Check out these specs and info here.


About a 4.5x increase over P4 and 27x over a CPU and only 75w and capable of additional variations(lower precision typical in inference workloads) previously not available thanks to the Tensor Cores. And as the Author states, on a price/performance comparison we’re talking a 35x-60x better performance. The more you buy the more you save, right.

Now, how about others competing for the inference pie? Sure there are other options, none of which has disrupted the CPU yet. Some startups out there, with no commercial products anytime soon. Xilinx, this week announced their newest FPGA inference product here.


Compare the numbers. The FPGA does 21 TOPs (8INT) and the T4 does 130TOPs (8INT). Both are 75W. Not even close, Nvidia moved the target again. And of course FPGAs have the programmability isseue that affects latency for multiple platforms. It can’t do them concurrently like the T4. Latency is money.

With the T4 announcement, I think Nvidia is off to the races again with nothing but green in their future.

My conviction is that the new inference lineup will add at least as much as their current data center market over the next 2-3years. And that training will continue to have great growth as well. A $4B inference run rate won’t equate to another 700% in stock price growth, because $4B on top of 2018 Nvidia is not as great as $4B on top of 2016 Nvidia. But we haven’t even gotten to growth in Gaming, ProVis, and that Autonomous vehicle/Machine part yet. For another time.

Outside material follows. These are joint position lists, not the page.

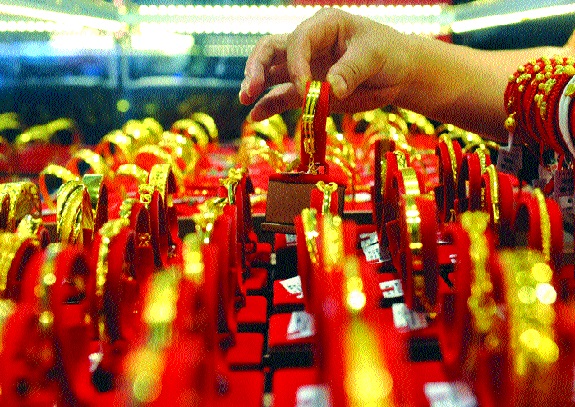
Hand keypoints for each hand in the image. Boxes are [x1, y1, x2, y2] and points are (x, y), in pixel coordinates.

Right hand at [239, 8, 416, 120]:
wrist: (398, 73)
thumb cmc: (388, 55)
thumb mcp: (374, 56)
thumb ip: (352, 70)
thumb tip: (331, 88)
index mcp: (324, 26)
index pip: (298, 41)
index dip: (296, 64)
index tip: (305, 88)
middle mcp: (308, 45)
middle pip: (271, 50)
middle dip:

What a great post! Thanks.

When FB’s Suck testified before Congress, he committed to hiring a bunch a people (it was either 20,000 or 10,000, I think 20,000) to monitor content. Well, that’s a lot of people and it really increases FB’s operating expenses. I posted a while back that FB’s share price hit was well justified because of the long term hit to profitability. I also suggested that FB needs to automate all of the content checking. When you have more then 2B people posting stuff you want to make sure that the content is appropriate. Inferencing is the answer: FB must increase the speed and accuracy of content monitoring while reducing its cost. Yes, FB will be buying a lot of hardware to achieve this.